Saturday, August 18, 2007

Precipitously it became Friday and I tried to reconstruct the week.

Tuesday night I went downtown.

John and I were going to see Badly Drawn Boy at some tent or something at the South Street Seaport so we got in a cab and disembarked on those cobblestoned and narrow streets, narrowed further by the burrowing ConEd crews and scaffolds; that other city down there.

There's a mall down there you go into, a cheap one. A perfunctory place. Beyond terraced tourist traps along the boardwalk. And empty, like no one ever goes there, or maybe it was just too late, but what's the difference. The true Mall of America.

We walked through, lost. Zoltar the Seer stood frozen in his booth beside a grove of hardy atrium plants.

He looked like my older brother's ceramic Ringo Starr piggy bank from way back then.

Just then an older black man leaned over the balcony on the floor above. The tent is that way, he said.

The show was very good and their lead singer seemed a little crazy.

A strange and sparse crowd, in this peculiar, circular, circus tent, a bar and tables around its perimeter. One guy, straighter than you could believe, a suit and tie, shave and a haircut, two bits. He had a woman with him, tonguing his ear. Or was it a woman? Clutching his neck. Was it a man? She pawed his tailored-pantsed ass. A monster? Replicant? She'd lift her nyloned leg and hug his trunk a little in her knee.

Was she a building? Or a tree?

A motorcycle.

There was in fact some babbly debate about her. What she was. Some had it that she was a whore. And the debate reverberated until it seemed one person, one guy.

John wanted to kick some guy's ass.

He said something to the effect and I nodded and smiled noncommittally and sucked a piece of ice from the bottom of my whiskey.

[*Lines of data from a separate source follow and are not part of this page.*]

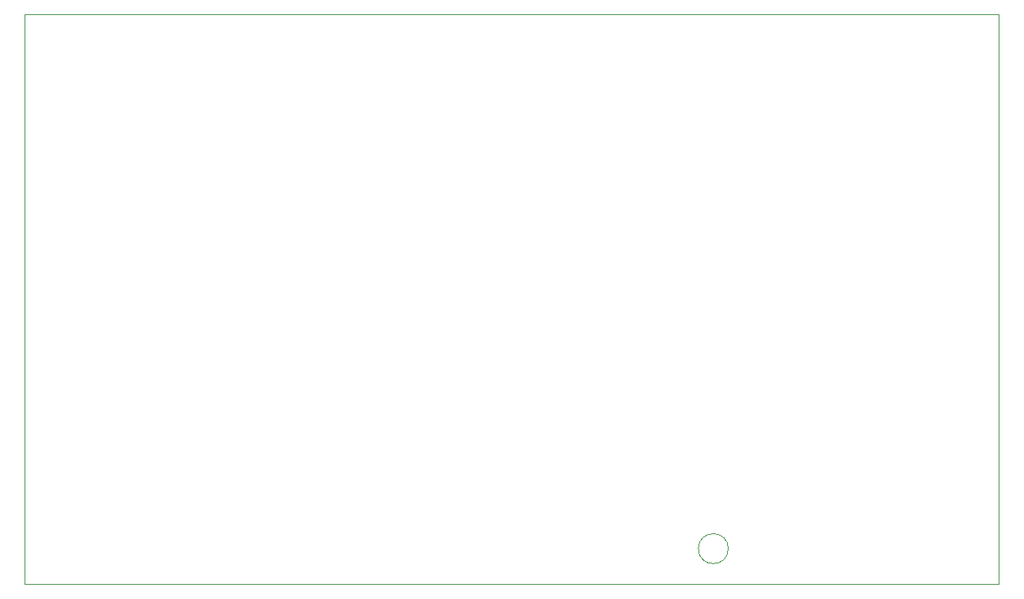
<source format=gbr>
%TF.GenerationSoftware,KiCad,Pcbnew,8.0.5*%
%TF.CreationDate,2024-10-09T10:19:28-04:00*%
%TF.ProjectId,Scout_Board,53636f75-745f-4426-9f61-72642e6b6963,rev?*%
%TF.SameCoordinates,Original*%
%TF.FileFunction,Profile,NP*%
%FSLAX46Y46*%
G04 Gerber Fmt 4.6, Leading zero omitted, Abs format (unit mm)*
G04 Created by KiCad (PCBNEW 8.0.5) date 2024-10-09 10:19:28*
%MOMM*%
%LPD*%
G01*
G04 APERTURE LIST*
%TA.AperFunction,Profile*%
%ADD10C,0.100000*%
%TD*%
G04 APERTURE END LIST*
D10*
X269240000Y-187960000D02*
X269240000Y-127000000D01*
X165100000Y-187960000D02*
X269240000Y-187960000D01*
X240302187Y-184150000D02*
G75*
G02*
X237102187Y-184150000I-1600000J0D01*
G01*
X237102187Y-184150000D02*
G75*
G02*
X240302187Y-184150000I1600000J0D01*
G01*
X269240000Y-127000000D02*
X165100000Y-127000000D01*
X165100000Y-127000000D02*
X165100000Y-187960000D01*
M02*

</source>
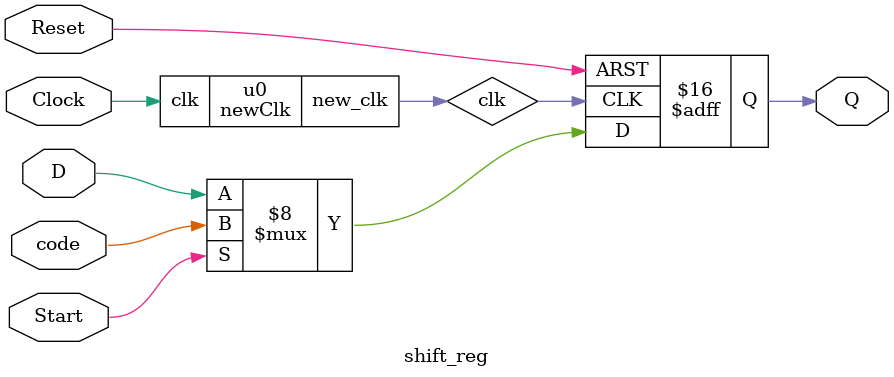
<source format=v>
`timescale 1ns / 1ns // `timescale time_unit/time_precision

module part3(ClockIn, Resetn, Start, Letter, DotDashOut);
	input ClockIn, Resetn, Start; 
	input [2:0] Letter;	
	output DotDashOut;
	wire [11:0] Q; 
	reg [11:0] code;
	
	parameter A = 3'b000, B = 3'b001, C = 3'b010, D = 3'b011, E = 3'b100, F = 3'b101, G = 3'b110, H = 3'b111;
	
	always@(posedge ClockIn)
	begin
		if (Start)
			case(Letter)
				A: code <= 12'b101110000000;
				B: code <= 12'b111010101000;
				C: code <= 12'b111010111010;
				D: code <= 12'b111010100000;
				E: code <= 12'b100000000000;
				F: code <= 12'b101011101000;
				G: code <= 12'b111011101000;
				H: code <= 12'b101010100000;
				default: code <= 12'b111111111110;
			endcase
	end
	
	assign DotDashOut = Q[11];
	//12 bit shift register to output DotDashOut 1 bit at a time
	shift_reg r11 (.Clock(ClockIn), .Reset(Resetn), .Start(Start), .Q(Q[11]), .D(Q[10]), .code(code[11]));
	shift_reg r10 (.Clock(ClockIn), .Reset(Resetn), .Start(Start), .Q(Q[10]), .D(Q[9]), .code(code[10]));
	shift_reg r9 (.Clock(ClockIn), .Reset(Resetn), .Start(Start), .Q(Q[9]), .D(Q[8]), .code(code[9]));
	shift_reg r8 (.Clock(ClockIn), .Reset(Resetn), .Start(Start), .Q(Q[8]), .D(Q[7]), .code(code[8]));
	shift_reg r7 (.Clock(ClockIn), .Reset(Resetn), .Start(Start), .Q(Q[7]), .D(Q[6]), .code(code[7]));
	shift_reg r6 (.Clock(ClockIn), .Reset(Resetn), .Start(Start), .Q(Q[6]), .D(Q[5]), .code(code[6]));
	shift_reg r5 (.Clock(ClockIn), .Reset(Resetn), .Start(Start), .Q(Q[5]), .D(Q[4]), .code(code[5]));
	shift_reg r4 (.Clock(ClockIn), .Reset(Resetn), .Start(Start), .Q(Q[4]), .D(Q[3]), .code(code[4]));
	shift_reg r3 (.Clock(ClockIn), .Reset(Resetn), .Start(Start), .Q(Q[3]), .D(Q[2]), .code(code[3]));
	shift_reg r2 (.Clock(ClockIn), .Reset(Resetn), .Start(Start), .Q(Q[2]), .D(Q[1]), .code(code[2]));
	shift_reg r1 (.Clock(ClockIn), .Reset(Resetn), .Start(Start), .Q(Q[1]), .D(Q[0]), .code(code[1]));
	shift_reg r0 (.Clock(ClockIn), .Reset(Resetn), .Start(Start), .Q(Q[0]), .D(Q[11]), .code(code[0]));
	
	
endmodule

module newClk (clk, new_clk);
	input clk;
	output reg new_clk;
	reg [11:0] RateDivider = 0; 
	
	always@(posedge clk)
	begin
		if (RateDivider == 249) begin
			new_clk <= 1; 
			RateDivider <= 0; 
		end
		else begin
			new_clk <= 0;
			RateDivider <= RateDivider + 1;
		end
	end

endmodule

module shift_reg(Clock, Reset, Start, Q, D, code);
	input Clock, Reset, D, code, Start;
	wire clk;
	reg go;
	reg temp;
	output reg Q;
	
	
	newClk u0(.clk(Clock), .new_clk(clk));
	
	
	always @(posedge clk, negedge Reset)
	begin
	
		if (Reset == 1'b0)
			Q <= 1'b0; 
		else begin
			if (Start)
				Q <= code;
			
			else
				Q <= D;
		end		
			
	end
//	
//	always @(Start)
//	begin
//		if (Start)
//			go <= 1;
//		else 
//			go <= 0; 
//	end
	

endmodule

</source>
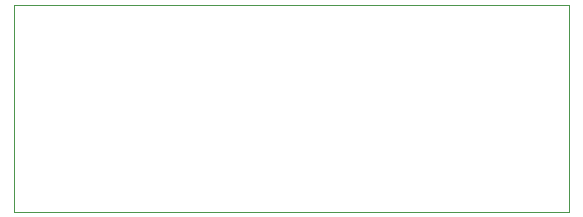
<source format=gbr>
G04 #@! TF.GenerationSoftware,KiCad,Pcbnew,(5.1.5)-3*
G04 #@! TF.CreationDate,2020-11-04T23:27:45+03:00*
G04 #@! TF.ProjectId,non contact ac tester,6e6f6e20-636f-46e7-9461-637420616320,rev?*
G04 #@! TF.SameCoordinates,Original*
G04 #@! TF.FileFunction,Profile,NP*
%FSLAX46Y46*%
G04 Gerber Fmt 4.6, Leading zero omitted, Abs format (unit mm)*
G04 Created by KiCad (PCBNEW (5.1.5)-3) date 2020-11-04 23:27:45*
%MOMM*%
%LPD*%
G04 APERTURE LIST*
%ADD10C,0.050000*%
G04 APERTURE END LIST*
D10*
X58000000Y-67500000D02*
X105000000Y-67500000D01*
X58000000Y-85000000D02*
X58000000Y-67500000D01*
X105000000Y-85000000D02*
X105000000Y-67500000D01*
X58000000Y-85000000D02*
X105000000Y-85000000D01*
M02*

</source>
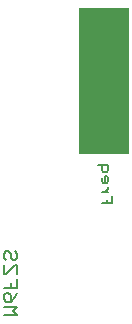
<source format=gbo>
G75*
%MOIN*%
%OFA0B0*%
%FSLAX24Y24*%
%IPPOS*%
%LPD*%
%AMOC8*
5,1,8,0,0,1.08239X$1,22.5*
%
%ADD10C,0.0060*%
%ADD11R,0.1700X0.4900*%
D10*
X000680Y016380D02*
X001120Y016380D01*
X000974Y016527D01*
X001120Y016674D01*
X000680Y016674D01*
X000753Y016840D02*
X000680Y016914D01*
X000680Y017061D01*
X000753Y017134D01*
X000827Y017134D01*
X000900Y017061D01*
X000900Y016840D01*
X000753Y016840D01*
X000900Y016840D02*
X001047Y016987D01*
X001120Y017134D01*
X001120Y017301D02*
X001120Y017594D01*
X001120Y017761D02*
X001120Y018055D01*
X001047Y018055D01*
X000753Y017761D01*
X000680Y017761D01*
X000680Y018055D01*
X000753Y018222D02*
X000680Y018295D01*
X000680Y018442D01*
X000753Y018515D01*
X000827Y018515D01*
X000900Y018442D01*
X000900Y018295D01*
X000974Y018222D01*
X001047Y018222D01*
X001120Y018295D01*
X001120Y018442D01*
X001047Y018515D01*
X000900Y017448D02*
X000900Y017301D01*
X000680Y017301D02*
X001120Y017301D01*
X003817Y021389D02*
X004157Y021389D01*
X004157Y021218D01*
X004100Y021162D01*
X003987Y021162D01*
X003930Y021218D01*
X003930Y021389D01*
X004043Y021020D02*
X004043Y020793D01*
X003987Y020793D02*
X004100Y020793D01*
X004157Y020850D01*
X004157Y020964D01*
X004100Y021020D01*
X004043Y021020D01*
X003930Y020964D02*
X003930Y020850D01*
X003987Y020793D01*
X004157Y020600D02*
X004043Y020486D01*
X003930Y020486D02*
X004157Y020486D01*
X004157Y020600D02*
X004157Y020657D01*
X004270Y020345D02*
X004270Y020118D01*
X003930Y020118D01*
X004100Y020118D02*
X004100Y020232D01*
D11*
X004000Y024200D03*
M02*

</source>
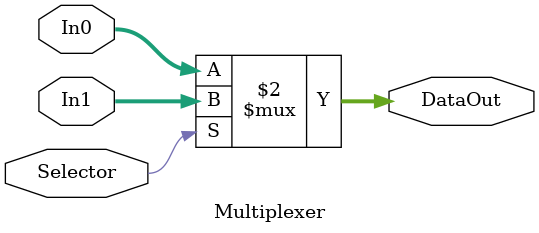
<source format=v>
`timescale 1ns / 1ps


module Multiplexer (
    input  wire [3:0] In0,
    input  wire [3:0] In1,
    input  wire       Selector,
    output wire [3:0] DataOut
);
    assign DataOut = (Selector == 0) ? In0 : In1;
endmodule

</source>
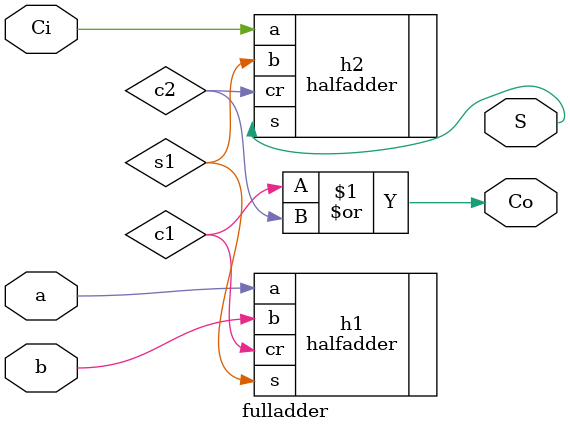
<source format=sv>
`timescale 1ns / 1ps


module fulladder(
input a,
input b,
input Ci,
output Co,
output S
    );
    logic c1;
    logic s1;
    logic c2;
    halfadder h1(.cr(c1),.s(s1),.a(a),.b(b));
    halfadder h2(.cr(c2),.s(S),.a(Ci),.b(s1));
    or or1(Co,c1,c2);

    
    
    
    
    
    
endmodule

</source>
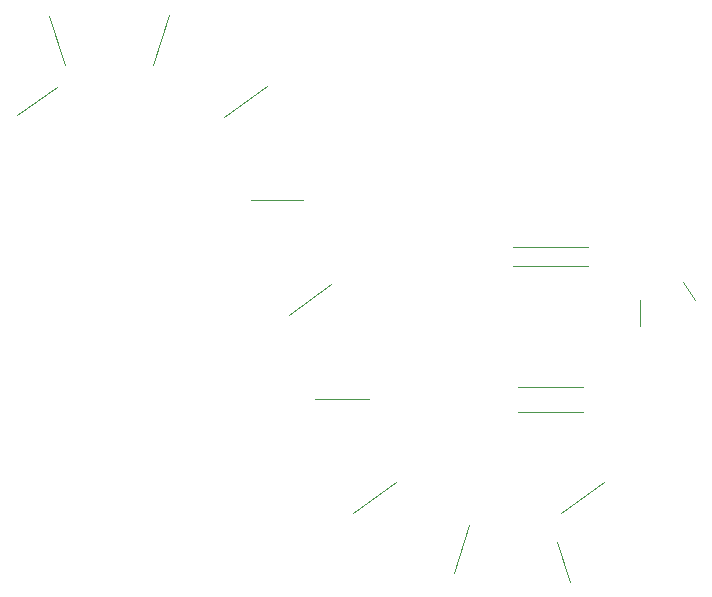
<source format=gbr>
G04 #@! TF.GenerationSoftware,KiCad,Pcbnew,(6.0.1)*
G04 #@! TF.CreationDate,2022-05-29T23:08:32-04:00*
G04 #@! TF.ProjectId,Main-rounded,4d61696e-2d72-46f7-956e-6465642e6b69,10*
G04 #@! TF.SameCoordinates,Original*
G04 #@! TF.FileFunction,OtherDrawing,Comment*
%FSLAX46Y46*%
G04 Gerber Fmt 4.6, Leading zero omitted, Abs format (unit mm)*
G04 Created by KiCad (PCBNEW (6.0.1)) date 2022-05-29 23:08:32*
%MOMM*%
%LPD*%
G01*
G04 APERTURE LIST*
%ADD10C,0.050000*%
G04 APERTURE END LIST*
D10*
X252847160Y-108528780D02*
X259251337Y-108531380D01*
X214248131Y-93382421D02*
X210902363Y-95811189D01*
X256947279Y-129506090D02*
X260588929Y-126862534D01*
X222392395Y-91552723D02*
X223784709Y-87273533D01*
X228404679Y-95924633D02*
X232046329Y-93281078D01*
X253275170Y-118788070D02*
X258814912Y-118790319D01*
X230698974Y-102995515D02*
X235114479Y-102997307D01*
X267287485Y-109868262D02*
X268255312Y-111435730D01*
X233906095Y-112672233D02*
X237442544Y-110105046D01*
X263609487Y-111442003D02*
X263609048Y-113607324D01*
X253274292Y-120950895D02*
X258814034Y-120953144D01*
X239298558Y-129498924D02*
X242940208Y-126855369D01*
X214958611Y-91549704D02*
X213621534Y-87428911D01*
X257722938Y-135349810D02*
X256600153Y-131889454D01*
X252847798Y-106958751D02*
X259251975Y-106961351D01*
X236145914Y-119782660D02*
X240645913Y-119784487D01*
X247873187Y-134544454D02*
X249184544Y-130514081D01*
M02*

</source>
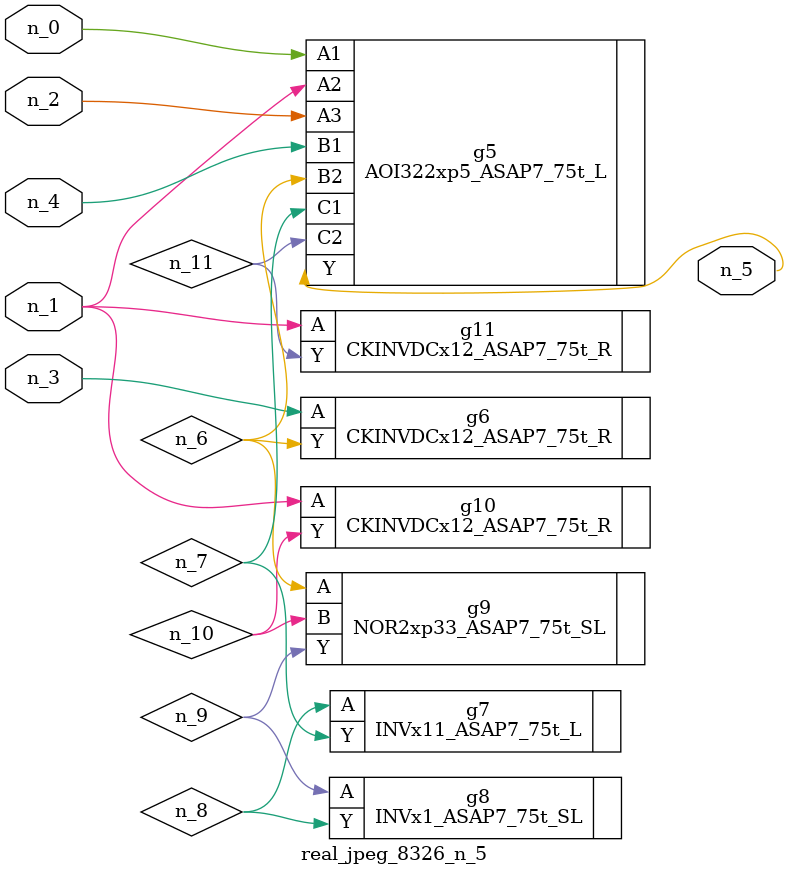
<source format=v>
module real_jpeg_8326_n_5 (n_4, n_0, n_1, n_2, n_3, n_5);

input n_4;
input n_0;
input n_1;
input n_2;
input n_3;

output n_5;

wire n_8;
wire n_11;
wire n_6;
wire n_7;
wire n_10;
wire n_9;

AOI322xp5_ASAP7_75t_L g5 ( 
.A1(n_0),
.A2(n_1),
.A3(n_2),
.B1(n_4),
.B2(n_6),
.C1(n_7),
.C2(n_11),
.Y(n_5)
);

CKINVDCx12_ASAP7_75t_R g10 ( 
.A(n_1),
.Y(n_10)
);

CKINVDCx12_ASAP7_75t_R g11 ( 
.A(n_1),
.Y(n_11)
);

CKINVDCx12_ASAP7_75t_R g6 ( 
.A(n_3),
.Y(n_6)
);

NOR2xp33_ASAP7_75t_SL g9 ( 
.A(n_6),
.B(n_10),
.Y(n_9)
);

INVx11_ASAP7_75t_L g7 ( 
.A(n_8),
.Y(n_7)
);

INVx1_ASAP7_75t_SL g8 ( 
.A(n_9),
.Y(n_8)
);


endmodule
</source>
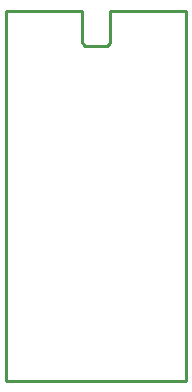
<source format=gbr>
G04 EAGLE Gerber RS-274X export*
G75*
%MOMM*%
%FSLAX34Y34*%
%LPD*%
%IN*%
%IPPOS*%
%AMOC8*
5,1,8,0,0,1.08239X$1,22.5*%
G01*
%ADD10C,0.254000*%


D10*
X0Y0D02*
X152400Y0D01*
X152400Y313500D01*
X88200Y313500D01*
X88200Y288500D01*
X88181Y288064D01*
X88124Y287632D01*
X88030Y287206D01*
X87898Y286790D01*
X87732Y286387D01*
X87530Y286000D01*
X87296Y285632D01*
X87030Y285286D01*
X86736Y284964D01*
X86414Y284670D01*
X86068Y284404D01*
X85700Y284170D01*
X85313Y283968D01*
X84910Y283802D01*
X84494Y283670D01*
X84068Y283576D01*
X83636Y283519D01*
X83200Y283500D01*
X69200Y283500D01*
X68764Y283519D01*
X68332Y283576D01*
X67906Y283670D01*
X67490Y283802D01*
X67087Y283968D01*
X66700Y284170D01*
X66332Y284404D01*
X65986Y284670D01*
X65664Y284964D01*
X65370Y285286D01*
X65104Y285632D01*
X64870Y286000D01*
X64668Y286387D01*
X64502Y286790D01*
X64370Y287206D01*
X64276Y287632D01*
X64219Y288064D01*
X64200Y288500D01*
X64200Y313500D01*
X0Y313500D01*
X0Y0D01*
M02*

</source>
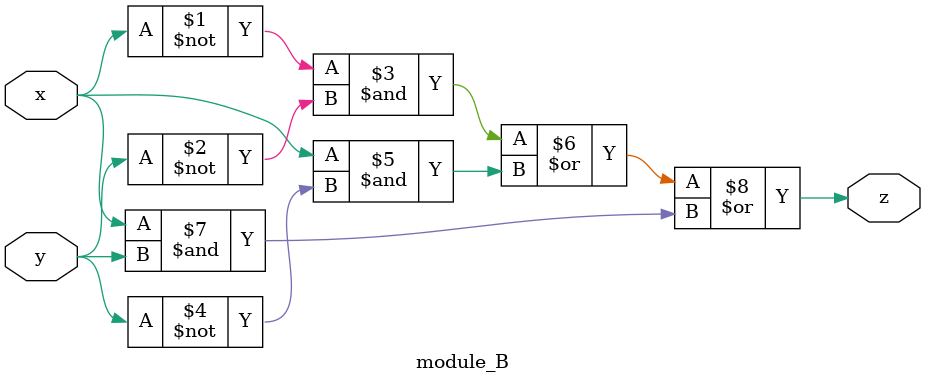
<source format=sv>
module module_B(
    input x,
    input y,
    output z
);

assign z = (~x & ~y) | (x & ~y) | (x & y);

endmodule

</source>
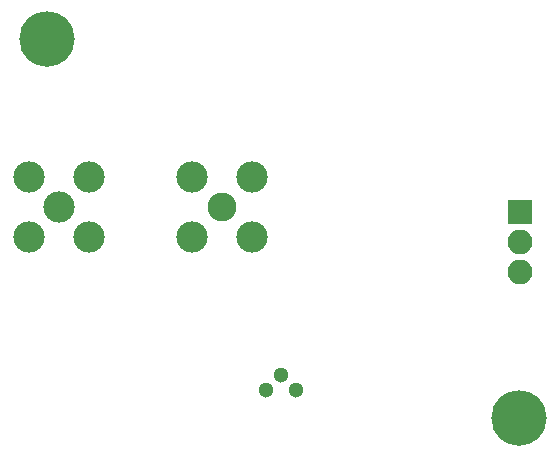
<source format=gbr>
G04 #@! TF.GenerationSoftware,KiCad,Pcbnew,(6.0.5)*
G04 #@! TF.CreationDate,2022-06-03T12:50:17+02:00*
G04 #@! TF.ProjectId,PDH_photodiode,5044485f-7068-46f7-946f-64696f64652e,1.3*
G04 #@! TF.SameCoordinates,Original*
G04 #@! TF.FileFunction,Soldermask,Bot*
G04 #@! TF.FilePolarity,Negative*
%FSLAX45Y45*%
G04 Gerber Fmt 4.5, Leading zero omitted, Abs format (unit mm)*
G04 Created by KiCad (PCBNEW (6.0.5)) date 2022-06-03 12:50:17*
%MOMM*%
%LPD*%
G01*
G04 APERTURE LIST*
G04 Aperture macros list*
%AMRoundRect*
0 Rectangle with rounded corners*
0 $1 Rounding radius*
0 $2 $3 $4 $5 $6 $7 $8 $9 X,Y pos of 4 corners*
0 Add a 4 corners polygon primitive as box body*
4,1,4,$2,$3,$4,$5,$6,$7,$8,$9,$2,$3,0*
0 Add four circle primitives for the rounded corners*
1,1,$1+$1,$2,$3*
1,1,$1+$1,$4,$5*
1,1,$1+$1,$6,$7*
1,1,$1+$1,$8,$9*
0 Add four rect primitives between the rounded corners*
20,1,$1+$1,$2,$3,$4,$5,0*
20,1,$1+$1,$4,$5,$6,$7,0*
20,1,$1+$1,$6,$7,$8,$9,0*
20,1,$1+$1,$8,$9,$2,$3,0*%
G04 Aperture macros list end*
%ADD10RoundRect,0.200000X-0.850000X-0.850000X0.850000X-0.850000X0.850000X0.850000X-0.850000X0.850000X0*%
%ADD11O,2.100000X2.100000*%
%ADD12C,4.700000*%
%ADD13C,2.450000*%
%ADD14C,2.650000*%
%ADD15C,1.300000*%
G04 APERTURE END LIST*
D10*
X15125000Y-6421000D03*
D11*
X15125000Y-6675000D03*
X15125000Y-6929000D03*
D12*
X11125000Y-4950000D03*
X15120000Y-8165000D03*
D13*
X12607500Y-6372500D03*
D14*
X12861500Y-6118500D03*
X12861500Y-6626500D03*
X12353500Y-6626500D03*
X12353500Y-6118500D03*
X11225000Y-6375000D03*
X11479000Y-6629000D03*
X11479000Y-6121000D03*
X10971000Y-6121000D03*
X10971000Y-6629000D03*
D15*
X12979000Y-7925000D03*
X13106000Y-7798000D03*
X13233000Y-7925000D03*
M02*

</source>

We left before the second encore.

Monday, August 13, 2007

What's really in the Dibs ice cream bonbons container that the bag-burdened woman sitting beside me on the train was holding and then placed on the seat between us?

Probably a live scarab.

A woman across from me has a big, black leather bag and tall leather boots and she reminds me of PC's friend Sean, an animal rights vegetarian in a void, wearing pleather shoes and quietly forgoing the boiled and fried meats that we'd routinely jam into our drunken maws before the crépuscule. He'd have lots of plain pizza I guess, so lived no more healthily than us.

Thursday, August 09, 2007

I heard the crack of the impact of heavy raindrops on the air conditioning unit outside the window early this morning and as usual I had a hard time believing it was rain. I remember thinking through my half-sleep, That can't be the rain. But then there was a flash of lightning that shone through the blinds and a mighty boom and so I knew it was.

In the morning getting up, as usual. Sara had left already and called to say the trains weren't running. When I went out the world was sunny, hot, and the air was thick, and swarms of people drifted lazily into each others' way like bees drunk on nectar. I walked two blocks east and then back again to take a cab to work.

I noticed a corner of Madison Square Garden is named after Joe Louis and I wondered how I'd never noticed it before. There was his name white on blue.

You could forget about the bus.

A barker was giving away free papers. Two cops walked by smiling. New York cops seem to like it when things are just a bit fucked up.